- **EXERCISE REQUIREMENTS**
In the data below, find the line containing "<th>gdp</th>", then set down that line and every later line up to and including the line containing "<th>thinness__1-19_years</th>", exactly.

Collected data entries:
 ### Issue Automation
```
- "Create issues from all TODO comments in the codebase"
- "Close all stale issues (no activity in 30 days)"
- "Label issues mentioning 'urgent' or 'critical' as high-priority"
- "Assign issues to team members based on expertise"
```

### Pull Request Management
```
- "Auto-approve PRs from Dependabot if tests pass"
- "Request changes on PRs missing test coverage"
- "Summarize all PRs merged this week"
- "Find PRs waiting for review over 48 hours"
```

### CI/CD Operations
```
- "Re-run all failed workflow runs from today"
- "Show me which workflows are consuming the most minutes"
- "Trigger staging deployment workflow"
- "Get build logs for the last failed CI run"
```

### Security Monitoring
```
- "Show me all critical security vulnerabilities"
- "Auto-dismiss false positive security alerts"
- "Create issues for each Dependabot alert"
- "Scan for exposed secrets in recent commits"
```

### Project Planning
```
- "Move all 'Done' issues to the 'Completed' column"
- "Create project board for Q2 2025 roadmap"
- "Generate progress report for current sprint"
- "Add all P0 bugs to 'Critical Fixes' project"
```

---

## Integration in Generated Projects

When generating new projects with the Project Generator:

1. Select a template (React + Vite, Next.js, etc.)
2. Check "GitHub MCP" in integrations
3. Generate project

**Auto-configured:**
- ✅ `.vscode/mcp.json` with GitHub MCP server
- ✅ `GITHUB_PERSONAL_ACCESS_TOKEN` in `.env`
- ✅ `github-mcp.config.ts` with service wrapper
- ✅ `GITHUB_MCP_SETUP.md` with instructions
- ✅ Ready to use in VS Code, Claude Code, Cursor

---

...

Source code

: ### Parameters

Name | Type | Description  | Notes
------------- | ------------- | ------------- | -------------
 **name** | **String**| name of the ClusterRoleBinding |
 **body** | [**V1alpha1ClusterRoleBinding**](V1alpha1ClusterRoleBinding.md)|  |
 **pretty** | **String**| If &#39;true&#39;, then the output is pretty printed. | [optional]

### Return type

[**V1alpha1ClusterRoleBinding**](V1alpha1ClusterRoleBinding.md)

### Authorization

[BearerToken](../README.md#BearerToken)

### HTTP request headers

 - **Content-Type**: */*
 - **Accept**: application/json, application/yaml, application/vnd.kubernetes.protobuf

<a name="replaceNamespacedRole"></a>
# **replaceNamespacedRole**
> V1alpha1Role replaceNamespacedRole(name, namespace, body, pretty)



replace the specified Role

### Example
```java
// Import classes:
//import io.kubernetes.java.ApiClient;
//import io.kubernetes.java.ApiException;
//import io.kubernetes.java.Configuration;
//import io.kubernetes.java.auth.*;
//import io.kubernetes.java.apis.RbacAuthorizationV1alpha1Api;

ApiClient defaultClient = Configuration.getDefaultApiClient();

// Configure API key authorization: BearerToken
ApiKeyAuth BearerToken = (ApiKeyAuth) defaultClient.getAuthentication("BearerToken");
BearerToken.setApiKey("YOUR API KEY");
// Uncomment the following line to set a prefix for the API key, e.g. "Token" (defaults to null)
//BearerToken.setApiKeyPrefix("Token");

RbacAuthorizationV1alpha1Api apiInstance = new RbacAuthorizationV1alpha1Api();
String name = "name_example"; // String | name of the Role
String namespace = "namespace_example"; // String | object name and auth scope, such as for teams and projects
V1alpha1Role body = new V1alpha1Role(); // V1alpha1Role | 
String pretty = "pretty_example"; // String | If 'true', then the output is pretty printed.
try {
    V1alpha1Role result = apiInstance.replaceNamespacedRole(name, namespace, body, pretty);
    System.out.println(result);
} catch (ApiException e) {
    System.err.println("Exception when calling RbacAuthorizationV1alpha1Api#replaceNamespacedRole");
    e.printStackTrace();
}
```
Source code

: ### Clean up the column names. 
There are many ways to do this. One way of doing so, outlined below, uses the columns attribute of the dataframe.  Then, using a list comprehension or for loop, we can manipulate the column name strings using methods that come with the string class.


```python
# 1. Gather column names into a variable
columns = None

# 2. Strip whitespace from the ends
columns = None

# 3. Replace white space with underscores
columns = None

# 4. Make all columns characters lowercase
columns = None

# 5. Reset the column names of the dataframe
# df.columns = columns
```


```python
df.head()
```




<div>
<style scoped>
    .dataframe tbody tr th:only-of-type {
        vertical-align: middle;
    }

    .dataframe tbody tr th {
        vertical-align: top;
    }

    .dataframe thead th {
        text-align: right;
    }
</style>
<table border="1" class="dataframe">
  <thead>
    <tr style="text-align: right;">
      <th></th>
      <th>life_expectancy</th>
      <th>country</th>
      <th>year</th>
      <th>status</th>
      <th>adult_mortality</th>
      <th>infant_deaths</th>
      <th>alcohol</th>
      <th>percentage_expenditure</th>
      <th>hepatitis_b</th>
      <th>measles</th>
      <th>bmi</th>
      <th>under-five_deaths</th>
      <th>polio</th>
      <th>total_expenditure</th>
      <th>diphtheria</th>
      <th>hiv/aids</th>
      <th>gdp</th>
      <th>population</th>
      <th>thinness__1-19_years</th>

- **OUTPUT FOR THIS EXERCISE**
      <th>gdp</th>
      <th>population</th>
      <th>thinness__1-19_years</th>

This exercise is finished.